Curating the Internet: Science and technology digest for March 24, 2020

A TED talk gives the research history of the so-called "sex chromosomes"; Scientific theories behind the deja vu experience; A new attack tricks artificial intelligence systems into mischaracterizing images; Cancer research retracted after 14 years and more than 900 citations; and a Steem essay describes a doctor's efforts to prepare for coronavirus in Bangladesh








Fresh and Informative Content Daily: Welcome to my little corner of the blockchain

Links and micro-summaries from my 1000+ daily headlines. I filter them so you don't have to.


First posted on my Steem blog: StemGeeks, SteemIt, SteemPeak*, SteemSTEM.

  1. The weird history of the "sex chromosomes" - This TED talk by Molly Webster from November, 2019, came across the site's RSS feed on March 23. In the talk, Webster talks about the X and Y chromosomes, widely known as the "sex chromosomes". She notes that the complicated history of the chromosomes begins with the 1891 discovery of an X chromosome and the subsequent discovery of the Y chromosome a decade later, both in insect microscopy. Early researchers concluded that the Y chromosome is a marker for male biology and that the X chromosome is a marker for female biology. However, walking us through the history of research on the topic, Webster goes on to inform us that the whole topic is much more complicated than that. In fact, she says that people can have more than one Y chromosome, and more than two X chromosomes, and that people with XY chromosomes can be female or people with XX chromosomes can be biologically male. A couple interesting factoids from the talk are that everyone needs one X chromosome in order to survive, and that we now know that only 4% of the function of this chromosome has anything at all to do with our reproductive systems. A final point is that when the term, sex chromosome was coined, it was meant to be a short-hand label, not an explanatory term.

  2. Can Science Explain Deja Vu? - Deja vu, the sudden and fleeting phenomonen that has been explained by mysticists as links back to past lives or by fiction writers as glitches in a sort of matrix that separates us from reality. Because of the fleeting nature of the phenomenon, however, it has been difficult for researchers to study. Nonetheless, efforts to do so have been undertaken using hypnosis and virtual reality, and this work leads researchers to believe that deja vu may be a memory phenomenon, where the brain is reminded of a similar memory, but cannot fully recall the details. Beyond this general explanation, there are at least a dozen more specific theories including the idea that it might stem from false memories or else some sort of conflict resolution process within the brain. In addition to theories involving faulty or incomplete memories, another theory suggests that it might be a temporal lobe issue. One thing that many researchers seem to agree on is that it's probably not an an actual instance of recognition, and it does not correspond to a premonition - or ability to predict the future. -h/t Scientific American

  3. FYI: You can trick image-recog AI into, say, mixing up cats and dogs – by abusing scaling code to poison training data - In two papers titled "'Machine Learning' [PDF] and 'Backdooring and Poisoning Neural Networks with Image-Scaling Attacks' [PDF]," researchers describe a way to trick AI systems in a way that is difficult to detect by poisoning the training data that the systems use. Attacks to trick AI systems are not new, but the authors say that previous attacks were easier to detect. The reason that the authors were able to implement this hidden image-scaling attack is explained in this excerpt:
    Their key insight is that algorithms used by AI frameworks for image scaling – a common preprocessing step to resize images in a dataset so they all have the same dimensions – do not treat every pixel equally. Instead, these algorithms, in the imaging libraries of Caffe's OpenCV, TensorFlow's tf.image, and PyTorch's Pillow, specifically, consider only a third of the pixels to compute scaling.
    This explanatory website contains a number of images that demonstrate the attack. One of the example images demonstrates an attack against a stop sign, that could conceivably interfere with autonomous driving.

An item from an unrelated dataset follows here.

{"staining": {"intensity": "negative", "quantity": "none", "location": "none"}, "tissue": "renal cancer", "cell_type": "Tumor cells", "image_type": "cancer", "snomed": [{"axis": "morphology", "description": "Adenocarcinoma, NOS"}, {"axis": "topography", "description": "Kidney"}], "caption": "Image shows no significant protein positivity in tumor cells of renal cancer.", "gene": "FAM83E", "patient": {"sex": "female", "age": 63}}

  4. Nature paper on cancer retracted after years of scrutiny - A 2006 paper, Lysyl oxidase is essential for hypoxia-induced metastasis, came under criticism in 2015, when an ex-spouse of one of the authors commissioned an independent image analysis and found evidence of possible duplication and splicing. In March, 2018, Nature reported that the paper was still undergoing a formal review process, and it has now been retracted by the authors. In the meantime, the paper received 960 citations, with 134 coming after March of 2018.

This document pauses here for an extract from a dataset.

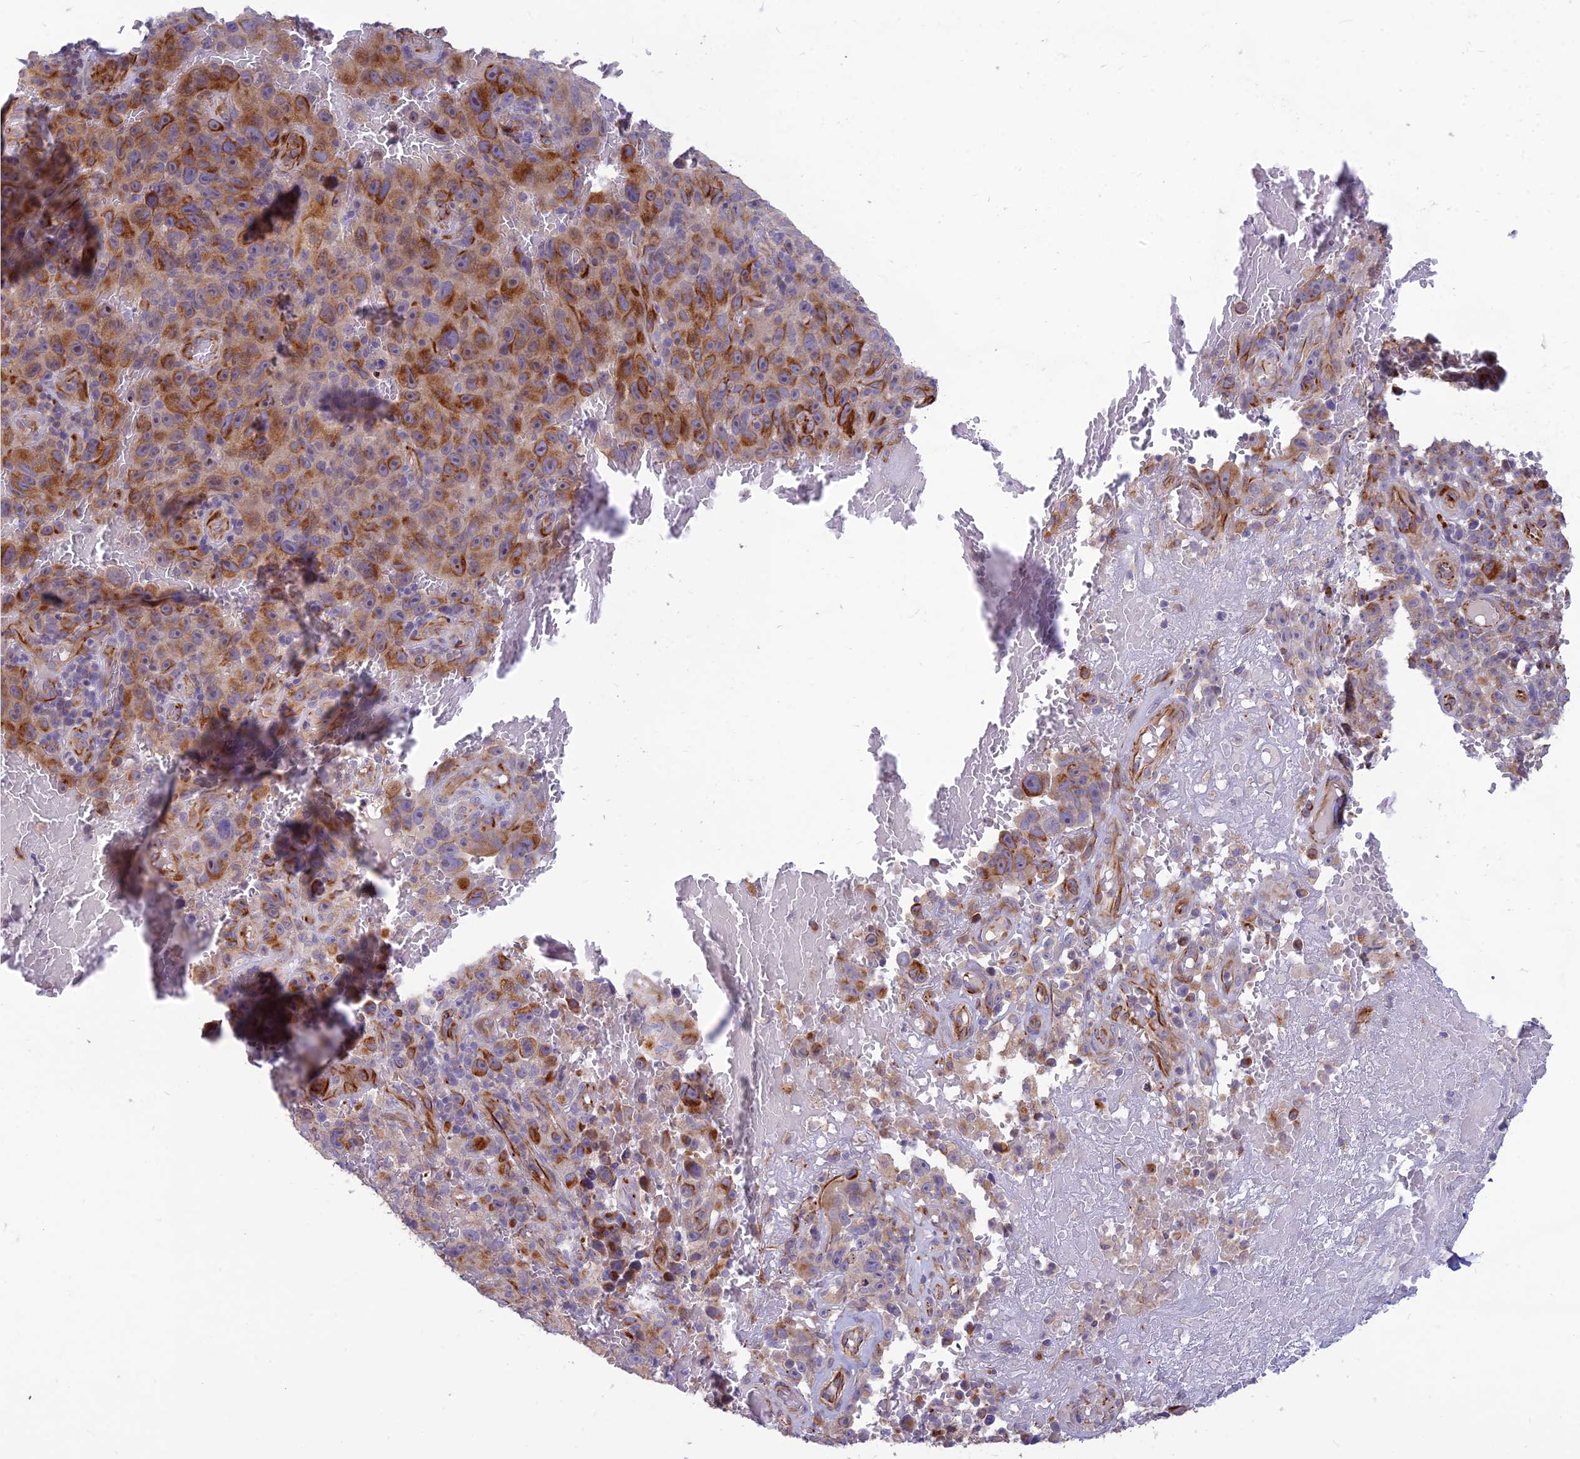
{"staining": {"intensity": "strong", "quantity": "<25%", "location": "cytoplasmic/membranous"}, "tissue": "melanoma", "cell_type": "Tumor cells", "image_type": "cancer", "snomed": [{"axis": "morphology", "description": "Malignant melanoma, NOS"}, {"axis": "topography", "description": "Skin"}], "caption": "Protein analysis of melanoma tissue reveals strong cytoplasmic/membranous expression in about <25% of tumor cells.", "gene": "ST8SIA5", "patient": {"sex": "female", "age": 82}}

  5. Steem @simplifylife: My COVID-19 Announcement : I'm jumping into Battlefield. Updating myself to Provide Better Patient Management. - This post by @simplylife describes the author's efforts to get ready for efforts to manage the spread of the coronavirus in Bangladesh - a city which only recently began fighting the pandemic. After 34 cases and 3 deaths, the author - a doctor - is concerned that the government cannot provide safe working conditions for doctors and other medical professionals. Apparently, the government cannot afford basic necessities like medical masks. In order to be as effective as possible against the virus, the author has enrolled in a course to learn the state of the art on Management of Coronavirus. (A 10% beneficiary setting has been applied to this post for @simplifylife.)